In a rapidly changing world, men apparently need a clear image of the "enemy" responsible for their anxiety and frustration. Hence the recent discovery of something called "the Establishment." A more recent American variant is "the military-industrial complex," familiarly known as MIC. The idea descends from Marx's "ruling class" of capitalists, with their grip on government and the cultural "superstructure." Neither "the Establishment" nor "the MIC" was coined by a Marxist, but the eager way in which these names, twisted from their original meaning, were embraced indicates the desperate psychological need of many Americans for "a class enemy" in a society that has gone a long way toward abolishing class.
Will the Vision Go Away?
Marxism today is more effective as a source of symbols directed against society's defects than as a guide to political action or serious thought. In countries dominated by Marxist parties, the faith is largely cant, the conventional wisdom, though it would be wrong to assume that such a role has no significance.
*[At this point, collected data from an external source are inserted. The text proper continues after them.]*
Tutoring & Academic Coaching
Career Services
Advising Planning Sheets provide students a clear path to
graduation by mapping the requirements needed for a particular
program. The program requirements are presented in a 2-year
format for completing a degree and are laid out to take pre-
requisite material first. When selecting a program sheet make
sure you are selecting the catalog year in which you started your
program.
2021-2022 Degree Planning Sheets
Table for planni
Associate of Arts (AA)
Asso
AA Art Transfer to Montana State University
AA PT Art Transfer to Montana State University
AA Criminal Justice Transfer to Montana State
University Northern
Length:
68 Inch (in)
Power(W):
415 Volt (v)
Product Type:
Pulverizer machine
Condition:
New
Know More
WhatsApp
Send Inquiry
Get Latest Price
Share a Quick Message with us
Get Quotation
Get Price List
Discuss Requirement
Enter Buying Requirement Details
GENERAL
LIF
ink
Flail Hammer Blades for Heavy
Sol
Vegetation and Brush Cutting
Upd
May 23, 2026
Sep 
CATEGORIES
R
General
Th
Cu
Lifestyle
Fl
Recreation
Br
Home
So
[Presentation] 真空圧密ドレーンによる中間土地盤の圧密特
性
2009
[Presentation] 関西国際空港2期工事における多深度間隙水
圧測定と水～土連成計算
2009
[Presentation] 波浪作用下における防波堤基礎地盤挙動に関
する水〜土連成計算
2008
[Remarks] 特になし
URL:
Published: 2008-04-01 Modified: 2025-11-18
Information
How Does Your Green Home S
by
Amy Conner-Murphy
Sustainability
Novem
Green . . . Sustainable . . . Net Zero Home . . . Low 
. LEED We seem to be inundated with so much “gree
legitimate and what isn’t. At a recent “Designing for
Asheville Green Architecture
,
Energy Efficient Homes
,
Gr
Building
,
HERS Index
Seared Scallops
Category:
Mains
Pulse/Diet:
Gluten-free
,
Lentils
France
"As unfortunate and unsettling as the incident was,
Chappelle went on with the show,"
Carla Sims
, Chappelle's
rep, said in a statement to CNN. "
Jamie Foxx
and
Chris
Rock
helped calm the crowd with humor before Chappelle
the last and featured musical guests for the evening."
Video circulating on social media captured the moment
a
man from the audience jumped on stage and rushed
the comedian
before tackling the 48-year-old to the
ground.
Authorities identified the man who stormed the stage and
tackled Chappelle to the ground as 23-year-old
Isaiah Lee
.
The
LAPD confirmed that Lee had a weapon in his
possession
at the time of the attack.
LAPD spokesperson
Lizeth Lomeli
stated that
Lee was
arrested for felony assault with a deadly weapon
As a student of society, Marx had a fatal limitation: his central insistence that all history and all human motivation could be reduced to materialist factors. Modern sociology, psychology and history have a more sophisticated view. Indeed, Marx's theory of man-as-economic-animal is regularly disproved by countless eruptions of nationalism, tribalism and just plain human cussedness that can hardly be explained through economic motives. It is a striking irony that the New Left, which often uses Marxist sticks to belabor capitalist society, tries to reach beyond Marx for spiritual values and a kind of community (neo-tribalism) that Marx, the materialist, would have considered sentimental and atavistic.
Despite these limitations, the Marxist vision remains pervasive. It has already drawn into its influence some who started as New Leftists and have gradually become Marxists. In addition, Marxism's most interesting area of opportunity lies among highly educated people in advanced countries, notably the U.S. The slogans of their rebellion against various social evils assert that they wish to change society. But underneath the surface, what is being resisted is often change itself, change that has no obvious meaning and no clearly understood direction. As the U.S. enters the "postindustrial age," the bitter questions about the future, the nostalgia for the past--all the 19th century symptoms seem to be returning. Perhaps tomorrow will see men longing for the rigidities of the industrial century, as previous generations clung to the stabilities of their rural past. Extreme alienation from tomorrow's more complex society may well provoke the anarchist syndrome.
In any age, the anarchist thrust--though it can be destructively powerful--leads nowhere. Some rebels sensing this, will look around for a more constructive vision. When they look, there will be the bearded prophet with his peculiar mix of scientism and moral passion, his peculiar way of linking yesterday-today-tomorrow, his peculiar kind of oversimplification and exaggeration, his peculiar kind of hope.
So the attraction of the Marxist vision may persist until modern society finds a more effective way of explaining itself and its direction. And that could be a long, long time.